Exercise instructions
Lines below that hold the word "Draft" must be copied in full.
BEGIN
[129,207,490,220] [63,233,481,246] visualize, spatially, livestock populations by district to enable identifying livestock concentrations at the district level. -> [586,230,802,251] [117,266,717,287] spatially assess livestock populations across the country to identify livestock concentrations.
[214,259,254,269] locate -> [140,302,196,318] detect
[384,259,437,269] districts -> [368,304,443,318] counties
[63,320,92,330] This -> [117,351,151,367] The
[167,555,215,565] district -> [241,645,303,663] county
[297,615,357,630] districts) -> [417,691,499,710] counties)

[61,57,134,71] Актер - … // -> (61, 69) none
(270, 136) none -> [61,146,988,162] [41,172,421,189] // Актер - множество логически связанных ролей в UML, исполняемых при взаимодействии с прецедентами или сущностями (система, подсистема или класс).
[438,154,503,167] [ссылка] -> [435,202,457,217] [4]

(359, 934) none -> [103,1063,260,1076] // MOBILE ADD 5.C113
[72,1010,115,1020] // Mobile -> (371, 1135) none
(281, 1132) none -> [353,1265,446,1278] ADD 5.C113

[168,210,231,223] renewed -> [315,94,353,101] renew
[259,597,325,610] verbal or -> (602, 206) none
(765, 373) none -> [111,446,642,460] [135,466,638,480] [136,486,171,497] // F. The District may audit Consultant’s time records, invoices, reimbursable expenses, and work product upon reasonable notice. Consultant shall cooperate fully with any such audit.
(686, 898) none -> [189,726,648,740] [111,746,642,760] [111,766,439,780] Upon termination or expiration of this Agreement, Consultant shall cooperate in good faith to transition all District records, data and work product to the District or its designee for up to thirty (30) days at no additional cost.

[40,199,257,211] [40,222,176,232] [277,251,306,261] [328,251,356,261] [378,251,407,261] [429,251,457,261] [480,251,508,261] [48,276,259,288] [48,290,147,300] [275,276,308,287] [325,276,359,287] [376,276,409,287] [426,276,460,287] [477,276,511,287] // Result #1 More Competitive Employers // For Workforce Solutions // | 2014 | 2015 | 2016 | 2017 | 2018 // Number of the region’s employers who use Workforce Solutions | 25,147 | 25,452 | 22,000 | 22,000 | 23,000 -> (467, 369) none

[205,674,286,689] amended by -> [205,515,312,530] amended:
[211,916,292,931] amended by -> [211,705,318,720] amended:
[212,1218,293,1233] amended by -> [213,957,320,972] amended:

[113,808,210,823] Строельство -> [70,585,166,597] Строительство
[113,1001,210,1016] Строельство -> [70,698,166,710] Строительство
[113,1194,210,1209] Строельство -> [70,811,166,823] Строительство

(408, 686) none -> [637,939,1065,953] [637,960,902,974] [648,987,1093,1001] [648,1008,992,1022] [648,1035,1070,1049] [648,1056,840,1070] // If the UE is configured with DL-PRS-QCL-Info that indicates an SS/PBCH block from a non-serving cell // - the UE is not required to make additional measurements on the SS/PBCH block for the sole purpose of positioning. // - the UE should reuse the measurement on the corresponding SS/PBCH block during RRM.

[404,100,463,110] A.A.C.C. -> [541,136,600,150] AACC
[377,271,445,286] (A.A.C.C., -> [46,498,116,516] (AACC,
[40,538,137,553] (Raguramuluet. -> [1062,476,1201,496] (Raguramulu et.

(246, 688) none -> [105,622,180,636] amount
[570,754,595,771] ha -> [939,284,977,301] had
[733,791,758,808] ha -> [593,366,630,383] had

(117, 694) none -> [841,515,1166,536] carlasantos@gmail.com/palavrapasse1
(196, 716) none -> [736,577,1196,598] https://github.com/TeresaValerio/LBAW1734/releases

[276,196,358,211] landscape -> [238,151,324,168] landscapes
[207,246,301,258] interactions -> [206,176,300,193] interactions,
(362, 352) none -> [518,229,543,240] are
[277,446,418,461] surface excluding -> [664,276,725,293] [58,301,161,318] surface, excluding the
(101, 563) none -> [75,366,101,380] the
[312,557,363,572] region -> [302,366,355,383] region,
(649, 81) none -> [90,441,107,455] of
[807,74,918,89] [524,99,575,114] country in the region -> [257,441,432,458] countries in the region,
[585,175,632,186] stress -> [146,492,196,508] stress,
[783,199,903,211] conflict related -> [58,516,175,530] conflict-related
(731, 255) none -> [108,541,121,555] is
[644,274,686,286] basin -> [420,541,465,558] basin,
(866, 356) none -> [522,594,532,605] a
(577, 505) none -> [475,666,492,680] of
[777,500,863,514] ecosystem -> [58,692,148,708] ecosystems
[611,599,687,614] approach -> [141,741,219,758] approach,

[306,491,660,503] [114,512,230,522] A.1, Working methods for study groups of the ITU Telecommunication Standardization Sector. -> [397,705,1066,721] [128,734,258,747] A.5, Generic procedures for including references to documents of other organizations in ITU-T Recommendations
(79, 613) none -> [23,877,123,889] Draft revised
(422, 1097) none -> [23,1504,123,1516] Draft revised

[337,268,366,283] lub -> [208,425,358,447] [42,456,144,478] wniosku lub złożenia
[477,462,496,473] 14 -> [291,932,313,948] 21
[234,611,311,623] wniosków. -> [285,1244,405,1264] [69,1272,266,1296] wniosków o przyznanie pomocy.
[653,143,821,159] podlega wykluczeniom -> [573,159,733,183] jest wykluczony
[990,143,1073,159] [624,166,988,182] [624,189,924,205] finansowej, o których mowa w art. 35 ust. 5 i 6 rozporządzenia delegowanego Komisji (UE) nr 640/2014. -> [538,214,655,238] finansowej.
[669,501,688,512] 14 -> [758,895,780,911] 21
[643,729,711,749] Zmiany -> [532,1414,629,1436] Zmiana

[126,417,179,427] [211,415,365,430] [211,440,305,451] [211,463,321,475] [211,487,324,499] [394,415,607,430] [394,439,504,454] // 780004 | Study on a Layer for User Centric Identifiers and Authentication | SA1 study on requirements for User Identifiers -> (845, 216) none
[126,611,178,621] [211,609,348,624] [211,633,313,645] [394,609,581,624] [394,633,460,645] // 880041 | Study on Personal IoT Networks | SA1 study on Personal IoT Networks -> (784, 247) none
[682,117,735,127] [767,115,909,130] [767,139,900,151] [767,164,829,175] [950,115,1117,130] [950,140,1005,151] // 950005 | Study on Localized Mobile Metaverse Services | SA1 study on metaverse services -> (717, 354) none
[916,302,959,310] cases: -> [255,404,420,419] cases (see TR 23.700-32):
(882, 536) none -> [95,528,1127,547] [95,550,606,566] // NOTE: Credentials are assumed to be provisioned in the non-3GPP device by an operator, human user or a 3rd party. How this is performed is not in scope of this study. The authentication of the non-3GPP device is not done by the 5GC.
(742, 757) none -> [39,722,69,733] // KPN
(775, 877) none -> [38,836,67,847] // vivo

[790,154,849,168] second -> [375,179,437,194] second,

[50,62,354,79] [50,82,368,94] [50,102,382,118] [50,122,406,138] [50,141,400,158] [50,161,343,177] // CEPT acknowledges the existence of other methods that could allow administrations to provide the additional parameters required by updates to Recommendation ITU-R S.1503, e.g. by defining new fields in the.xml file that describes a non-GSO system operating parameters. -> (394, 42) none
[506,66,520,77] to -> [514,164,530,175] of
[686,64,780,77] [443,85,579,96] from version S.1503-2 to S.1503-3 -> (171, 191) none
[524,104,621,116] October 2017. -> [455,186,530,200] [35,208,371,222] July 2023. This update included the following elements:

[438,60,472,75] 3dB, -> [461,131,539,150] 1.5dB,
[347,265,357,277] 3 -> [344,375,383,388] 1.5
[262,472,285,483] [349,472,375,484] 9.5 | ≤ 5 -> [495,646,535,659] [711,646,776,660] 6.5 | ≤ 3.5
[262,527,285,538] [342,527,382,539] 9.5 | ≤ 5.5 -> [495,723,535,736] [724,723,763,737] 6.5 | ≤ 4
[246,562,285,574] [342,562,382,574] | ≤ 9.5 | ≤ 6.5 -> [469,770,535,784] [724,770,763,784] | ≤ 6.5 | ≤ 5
END
Task output
(79, 613) none -> [23,877,123,889] Draft revised
(422, 1097) none -> [23,1504,123,1516] Draft revised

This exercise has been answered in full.